(Records excerpted from a collection)
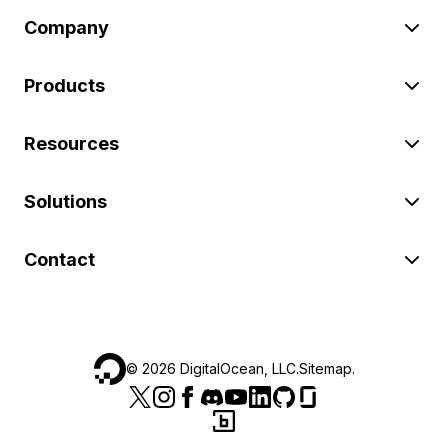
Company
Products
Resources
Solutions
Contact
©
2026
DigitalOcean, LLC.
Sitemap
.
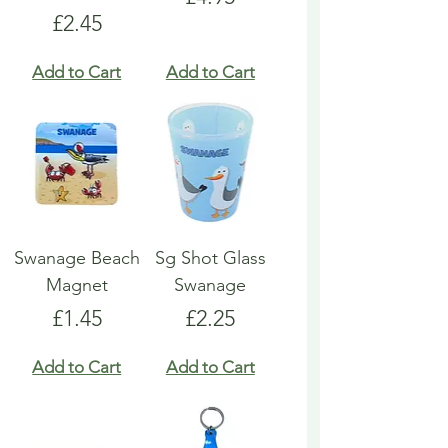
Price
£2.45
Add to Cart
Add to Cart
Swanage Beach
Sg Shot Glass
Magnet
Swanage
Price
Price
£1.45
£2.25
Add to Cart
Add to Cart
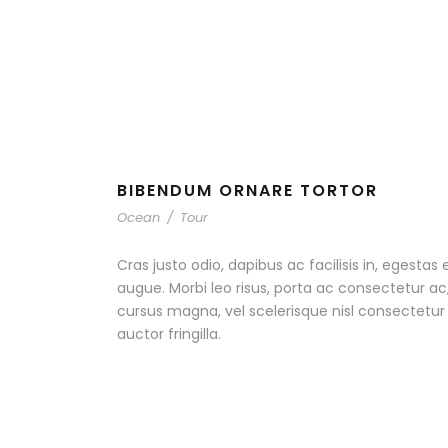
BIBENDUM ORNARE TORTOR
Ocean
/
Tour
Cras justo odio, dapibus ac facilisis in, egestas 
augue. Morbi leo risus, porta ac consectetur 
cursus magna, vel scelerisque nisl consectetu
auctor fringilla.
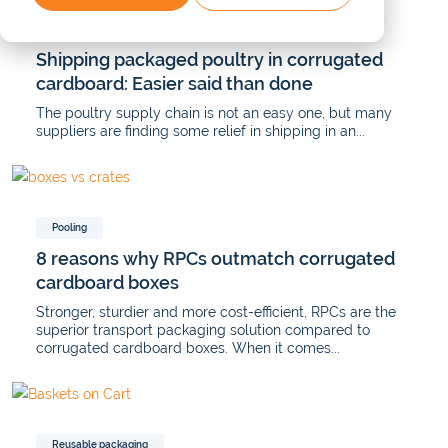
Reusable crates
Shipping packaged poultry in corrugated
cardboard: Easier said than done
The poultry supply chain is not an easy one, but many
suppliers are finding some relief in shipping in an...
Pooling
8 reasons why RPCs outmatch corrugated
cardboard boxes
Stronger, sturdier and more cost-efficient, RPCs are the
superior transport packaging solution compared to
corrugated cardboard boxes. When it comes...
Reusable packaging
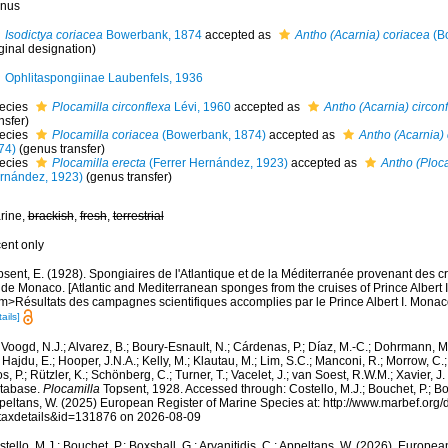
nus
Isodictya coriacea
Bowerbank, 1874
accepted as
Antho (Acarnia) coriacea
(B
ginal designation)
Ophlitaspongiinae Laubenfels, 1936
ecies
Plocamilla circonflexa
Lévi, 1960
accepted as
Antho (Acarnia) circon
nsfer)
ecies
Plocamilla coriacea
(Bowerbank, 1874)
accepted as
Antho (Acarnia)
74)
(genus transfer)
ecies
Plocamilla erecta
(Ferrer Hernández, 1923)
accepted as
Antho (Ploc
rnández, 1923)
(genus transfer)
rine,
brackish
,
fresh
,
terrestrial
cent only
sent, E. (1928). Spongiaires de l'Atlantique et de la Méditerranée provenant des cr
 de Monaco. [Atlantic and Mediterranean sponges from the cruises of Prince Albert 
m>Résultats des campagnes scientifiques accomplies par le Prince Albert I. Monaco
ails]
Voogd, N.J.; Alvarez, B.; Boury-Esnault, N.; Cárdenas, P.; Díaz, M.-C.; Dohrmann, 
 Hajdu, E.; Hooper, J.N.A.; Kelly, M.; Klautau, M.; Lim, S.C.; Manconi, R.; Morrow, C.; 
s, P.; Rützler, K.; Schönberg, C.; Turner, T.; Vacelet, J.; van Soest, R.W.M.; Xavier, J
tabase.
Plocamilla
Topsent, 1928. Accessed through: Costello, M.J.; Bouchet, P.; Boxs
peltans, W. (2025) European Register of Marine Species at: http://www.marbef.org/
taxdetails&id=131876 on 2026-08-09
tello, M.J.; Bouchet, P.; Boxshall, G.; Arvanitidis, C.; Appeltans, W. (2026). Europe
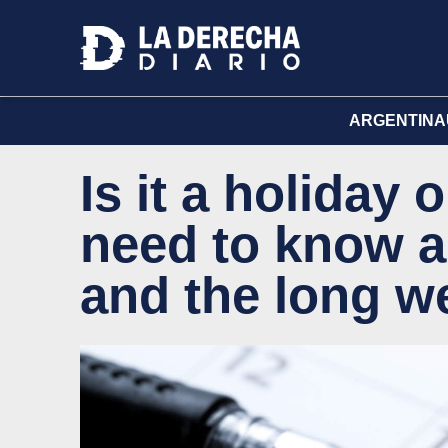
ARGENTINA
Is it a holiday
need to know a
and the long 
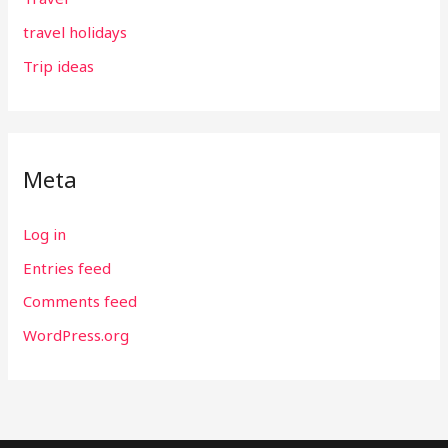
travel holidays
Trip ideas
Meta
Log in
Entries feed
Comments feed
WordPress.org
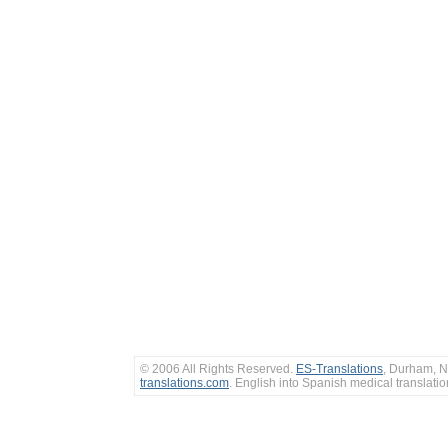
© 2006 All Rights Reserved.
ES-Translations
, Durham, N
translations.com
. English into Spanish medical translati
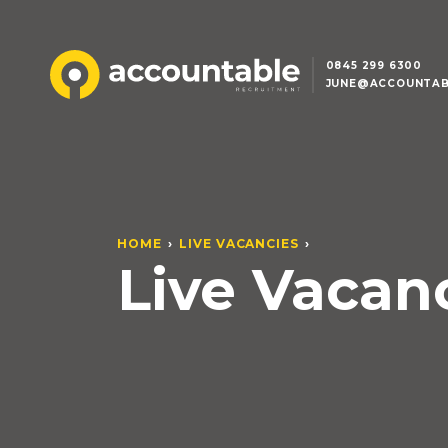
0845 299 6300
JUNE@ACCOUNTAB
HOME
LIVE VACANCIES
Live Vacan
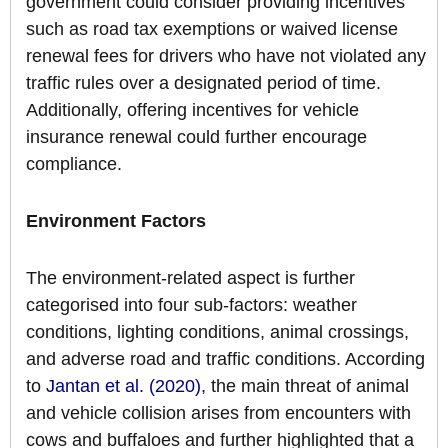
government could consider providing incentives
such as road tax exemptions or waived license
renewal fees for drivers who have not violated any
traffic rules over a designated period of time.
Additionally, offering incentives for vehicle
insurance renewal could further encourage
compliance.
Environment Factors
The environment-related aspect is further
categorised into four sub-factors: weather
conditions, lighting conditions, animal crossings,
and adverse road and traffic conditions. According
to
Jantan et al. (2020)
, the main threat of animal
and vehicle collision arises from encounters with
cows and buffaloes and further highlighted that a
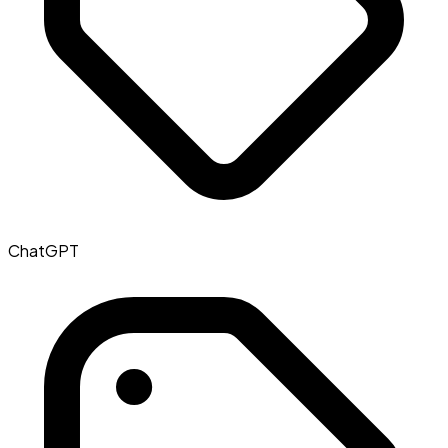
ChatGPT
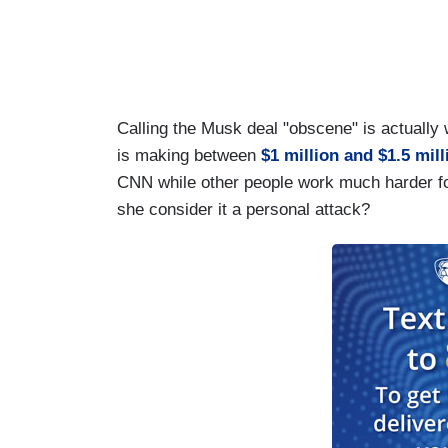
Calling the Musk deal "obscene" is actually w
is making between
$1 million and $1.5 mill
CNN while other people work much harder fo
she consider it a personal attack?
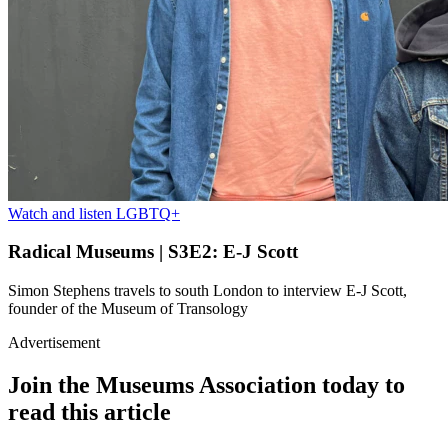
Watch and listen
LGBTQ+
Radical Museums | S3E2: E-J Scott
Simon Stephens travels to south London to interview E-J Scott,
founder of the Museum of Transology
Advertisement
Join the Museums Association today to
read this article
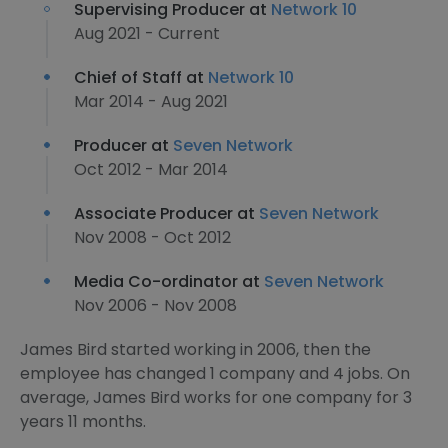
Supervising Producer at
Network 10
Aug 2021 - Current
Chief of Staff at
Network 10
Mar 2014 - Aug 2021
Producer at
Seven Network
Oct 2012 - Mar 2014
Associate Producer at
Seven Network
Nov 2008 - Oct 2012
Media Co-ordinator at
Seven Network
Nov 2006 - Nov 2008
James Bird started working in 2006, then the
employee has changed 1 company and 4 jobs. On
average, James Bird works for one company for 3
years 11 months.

▶ [Your instructions]
Reproduce every line of the records above exactly as it appears, leaving out the picture markers.

▶ [Answer to this problem]
Company
Products
Resources
Solutions
Contact
©
2026
DigitalOcean, LLC.
Sitemap
.
Price
£2.45
Add to Cart
Add to Cart
Swanage Beach
Sg Shot Glass
Magnet
Swanage
Price
Price
£1.45
£2.25
Add to Cart
Add to Cart
BIBENDUM ORNARE TORTOR
Ocean
/
Tour
Cras justo odio, dapibus ac facilisis in, egestas 
augue. Morbi leo risus, porta ac consectetur 
cursus magna, vel scelerisque nisl consectetu
auctor fringilla.
Reusable crates
Shipping packaged poultry in corrugated
cardboard: Easier said than done
The poultry supply chain is not an easy one, but many
suppliers are finding some relief in shipping in an...
Pooling
8 reasons why RPCs outmatch corrugated
cardboard boxes
Stronger, sturdier and more cost-efficient, RPCs are the
superior transport packaging solution compared to
corrugated cardboard boxes. When it comes...
Reusable packaging
nus
Isodictya coriacea
Bowerbank, 1874
accepted as
Antho (Acarnia) coriacea
(B
ginal designation)
Ophlitaspongiinae Laubenfels, 1936
ecies
Plocamilla circonflexa
Lévi, 1960
accepted as
Antho (Acarnia) circon
nsfer)
ecies
Plocamilla coriacea
(Bowerbank, 1874)
accepted as
Antho (Acarnia)
74)
(genus transfer)
ecies
Plocamilla erecta
(Ferrer Hernández, 1923)
accepted as
Antho (Ploc
rnández, 1923)
(genus transfer)
rine,
brackish
,
fresh
,
terrestrial
cent only
sent, E. (1928). Spongiaires de l'Atlantique et de la Méditerranée provenant des cr
 de Monaco. [Atlantic and Mediterranean sponges from the cruises of Prince Albert 
m>Résultats des campagnes scientifiques accomplies par le Prince Albert I. Monaco
ails]
Voogd, N.J.; Alvarez, B.; Boury-Esnault, N.; Cárdenas, P.; Díaz, M.-C.; Dohrmann, 
 Hajdu, E.; Hooper, J.N.A.; Kelly, M.; Klautau, M.; Lim, S.C.; Manconi, R.; Morrow, C.; 
s, P.; Rützler, K.; Schönberg, C.; Turner, T.; Vacelet, J.; van Soest, R.W.M.; Xavier, J
tabase.
Plocamilla
Topsent, 1928. Accessed through: Costello, M.J.; Bouchet, P.; Boxs
peltans, W. (2025) European Register of Marine Species at: http://www.marbef.org/
taxdetails&id=131876 on 2026-08-09
tello, M.J.; Bouchet, P.; Boxshall, G.; Arvanitidis, C.; Appeltans, W. (2026). Europe
ARGENTINA
Is it a holiday
need to know a
and the long 
travel holidays
Trip ideas
Meta
Log in
Entries feed
Comments feed
WordPress.org
© 2006 All Rights Reserved.
ES-Translations
, Durham, N
translations.com
. English into Spanish medical translati
0845 299 6300
JUNE@ACCOUNTAB
HOME
LIVE VACANCIES
Live Vacan
government could consider providing incentives
such as road tax exemptions or waived license
renewal fees for drivers who have not violated any
traffic rules over a designated period of time.
Additionally, offering incentives for vehicle
insurance renewal could further encourage
compliance.
Environment Factors
The environment-related aspect is further
categorised into four sub-factors: weather
conditions, lighting conditions, animal crossings,
and adverse road and traffic conditions. According
to
Jantan et al. (2020)
, the main threat of animal
and vehicle collision arises from encounters with
cows and buffaloes and further highlighted that a
ChatGPT
Calling the Musk deal "obscene" is actually w
is making between
$1 million and $1.5 mill
CNN while other people work much harder fo
she consider it a personal attack?
Watch and listen
LGBTQ+
Radical Museums | S3E2: E-J Scott
Simon Stephens travels to south London to interview E-J Scott,
founder of the Museum of Transology
Advertisement
Join the Museums Association today to
read this article
Supervising Producer at
Network 10
Aug 2021 - Current
Chief of Staff at
Network 10
Mar 2014 - Aug 2021
Producer at
Seven Network
Oct 2012 - Mar 2014
Associate Producer at
Seven Network
Nov 2008 - Oct 2012
Media Co-ordinator at
Seven Network
Nov 2006 - Nov 2008
James Bird started working in 2006, then the
employee has changed 1 company and 4 jobs. On
average, James Bird works for one company for 3
years 11 months.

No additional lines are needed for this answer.